▶ [EXERCISE INSTRUCTIONS]:
Write out the lines of the material below as a numbered list, leaving out the blank lines. Keep the pictures out of your answer.

━━━ DATA RECORDS ━━━

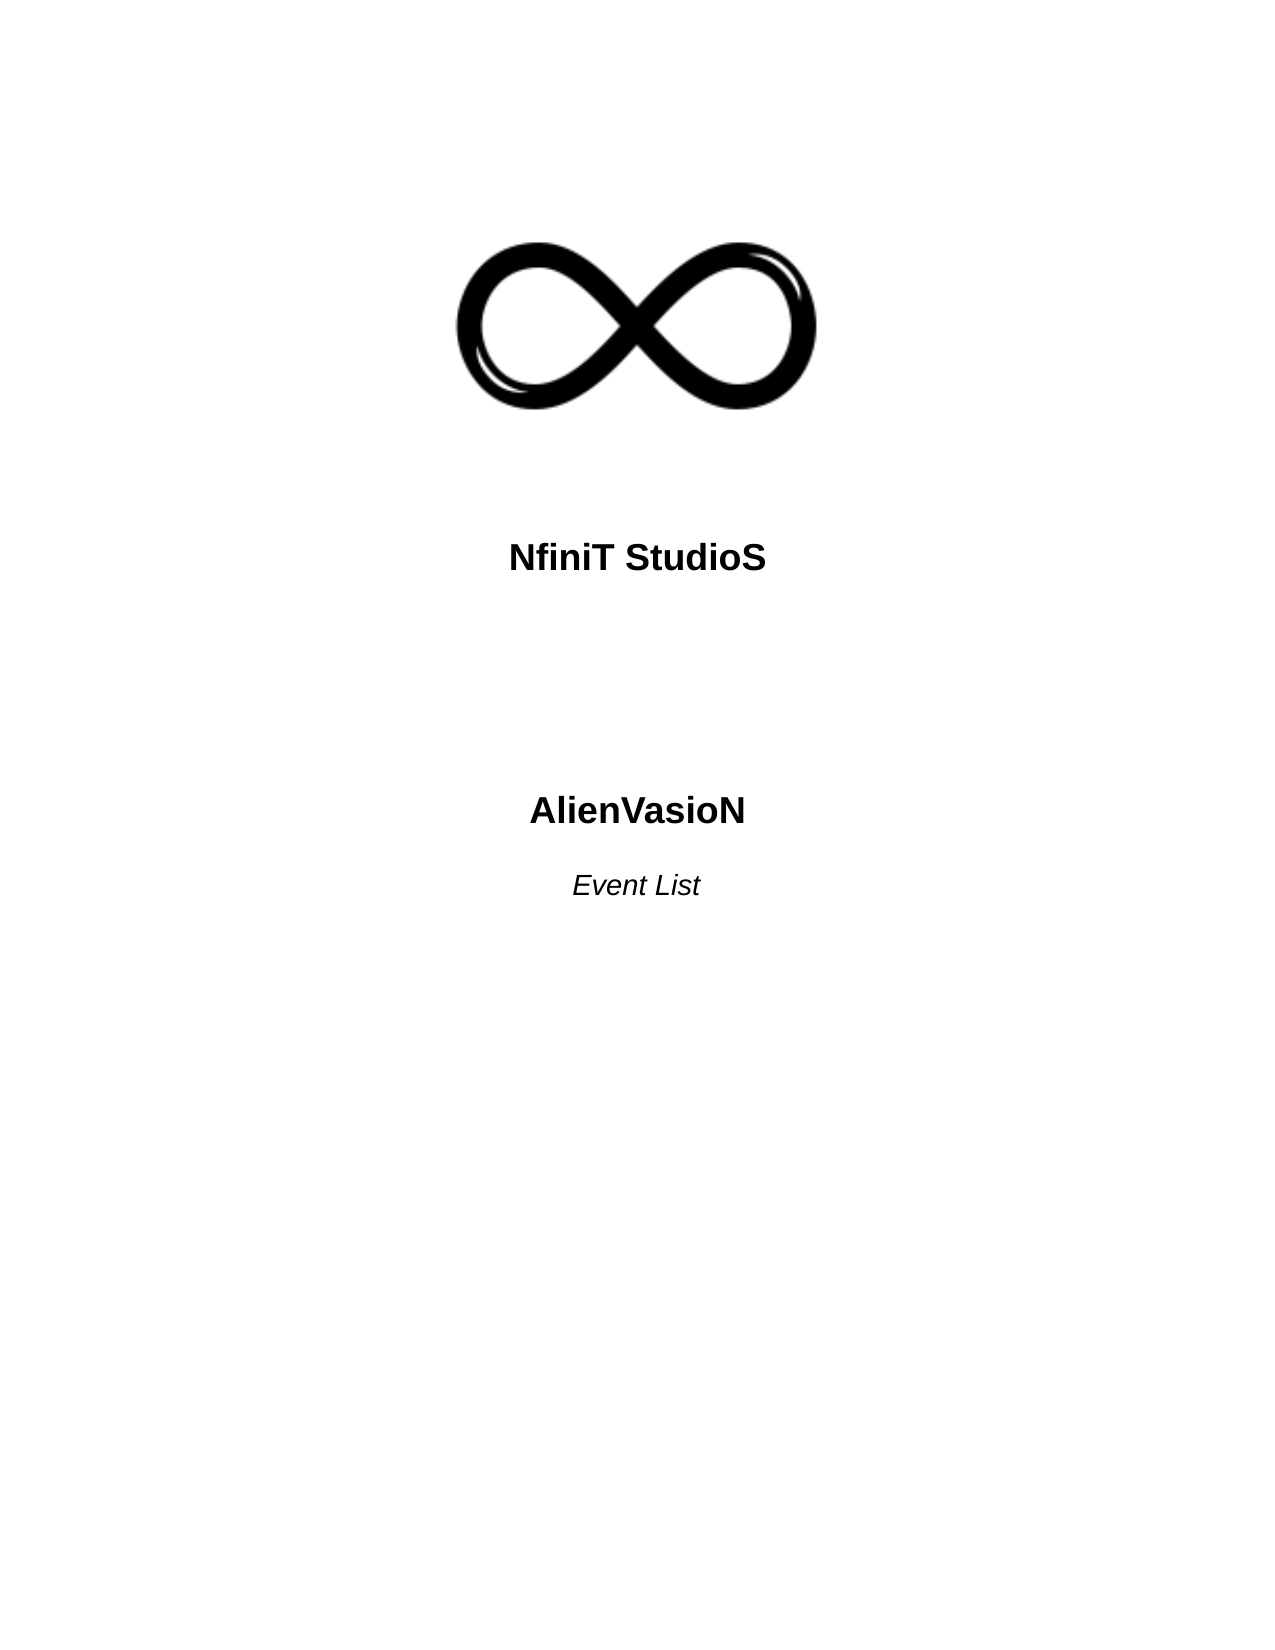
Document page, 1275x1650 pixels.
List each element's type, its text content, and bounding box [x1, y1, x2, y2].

title AlienVasioN [118, 788, 1157, 831]
title NfiniT StudioS [118, 143, 1157, 578]
subtitle Event List [118, 868, 1157, 902]
picture [429, 118, 846, 535]
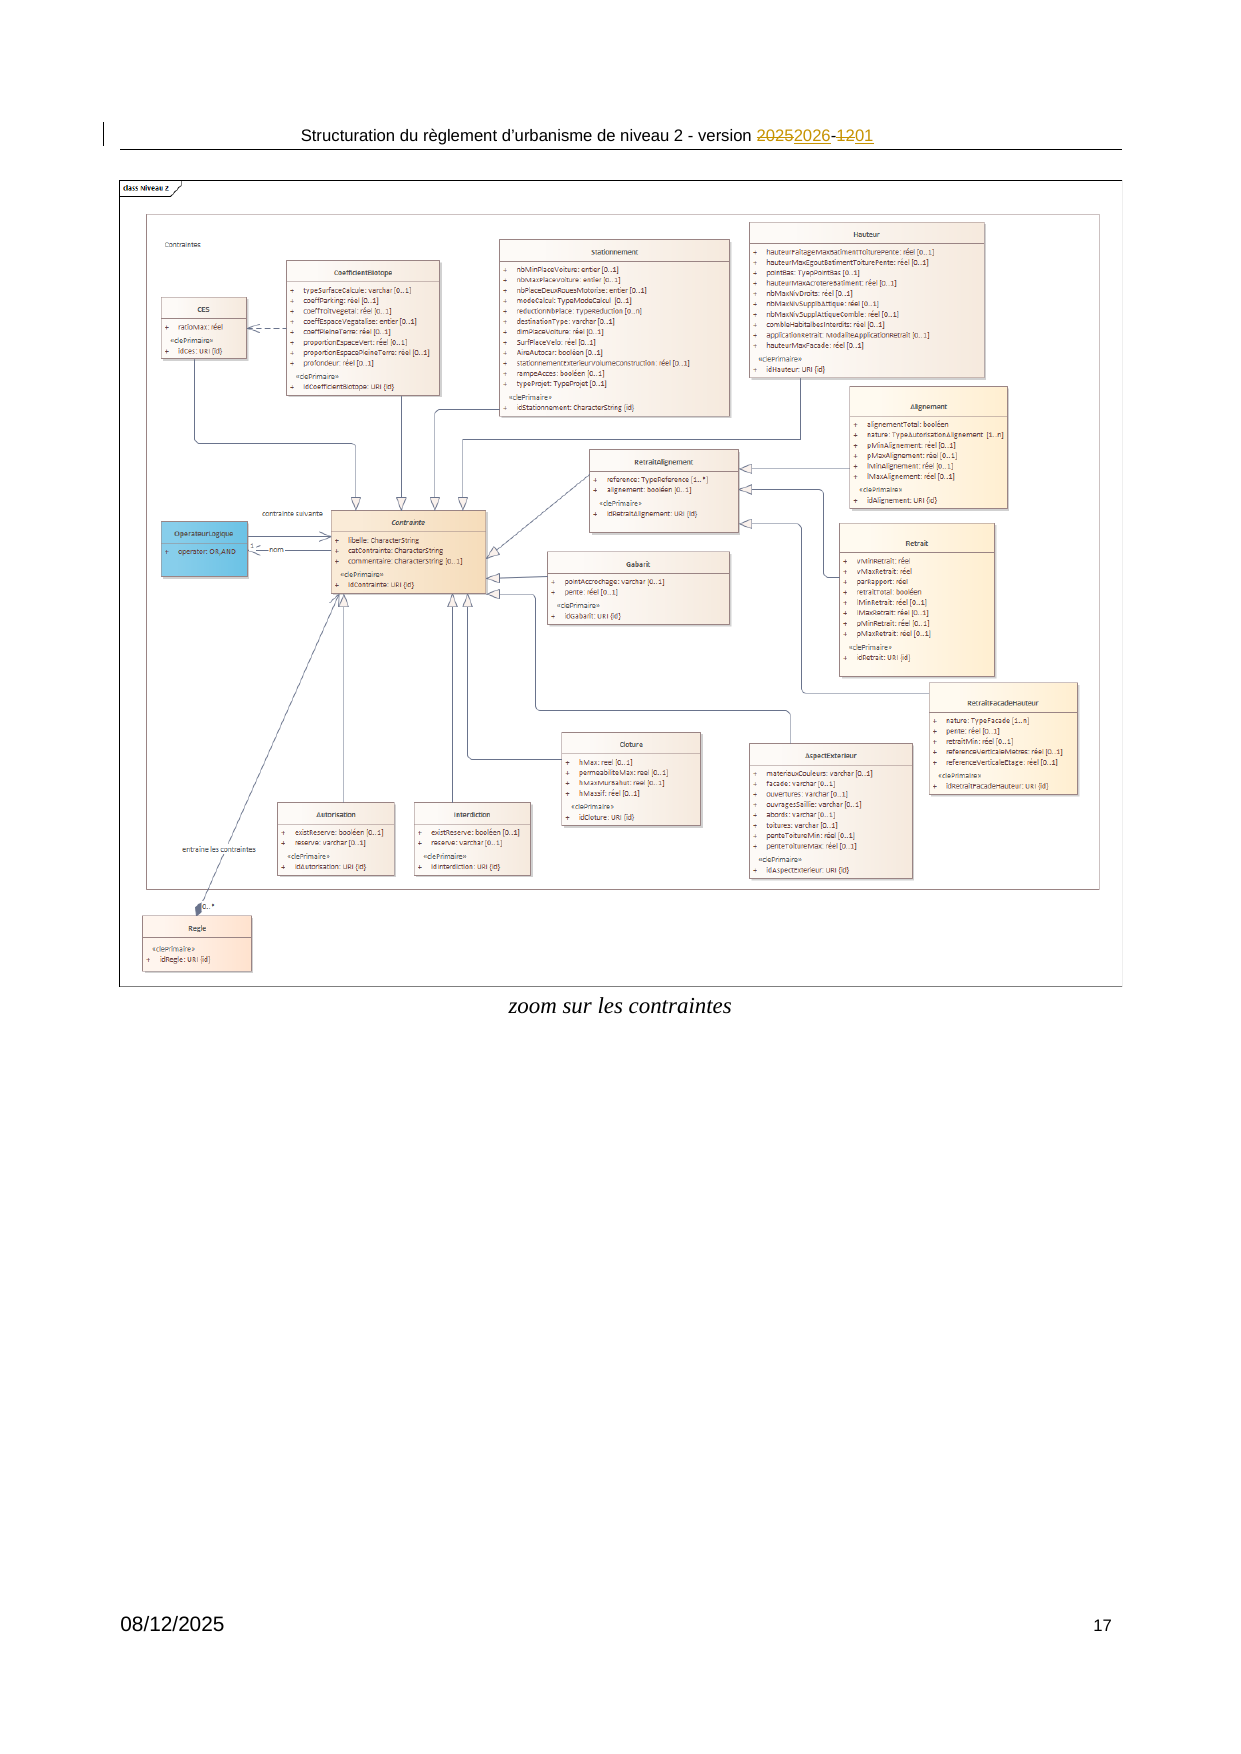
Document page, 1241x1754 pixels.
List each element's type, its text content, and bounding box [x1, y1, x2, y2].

text zoom sur les contraintes [118, 993, 1122, 1019]
picture [118, 179, 1123, 987]
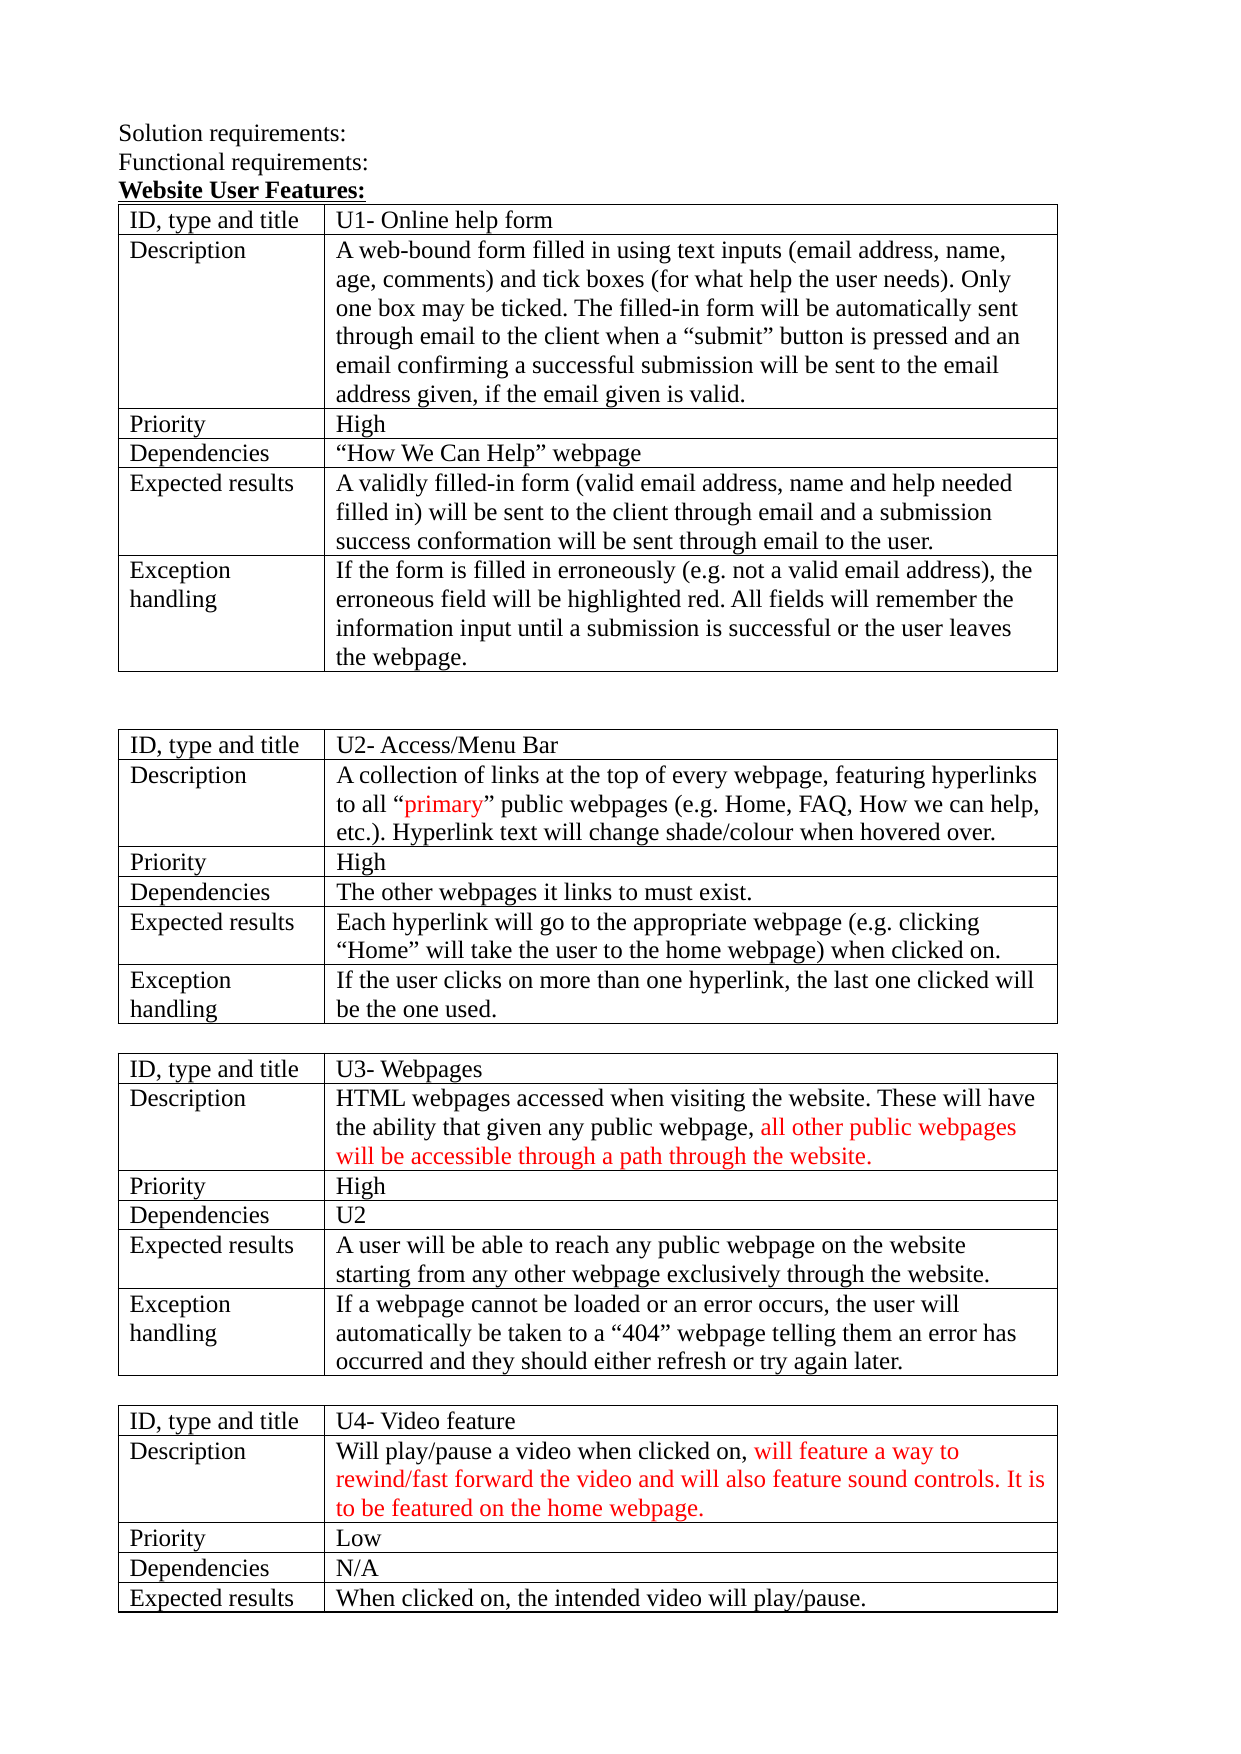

━━━

▶ [WRITTEN SOLUTION]:
1. Document page, 1275x1650 pixels.
2. List each element's type, its text content, and bounding box [x1, y1, x2, y2].
3. title AlienVasioN [118, 788, 1157, 831]
4. title NfiniT StudioS [118, 143, 1157, 578]
5. subtitle Event List [118, 868, 1157, 902]
6. picture [429, 118, 846, 535]
7. Document page, 1241x1754 pixels.
8. List each element's type, its text content, and bounding box [x1, y1, x2, y2].
9. text zoom sur les contraintes [118, 993, 1122, 1019]
10. picture [118, 179, 1123, 987]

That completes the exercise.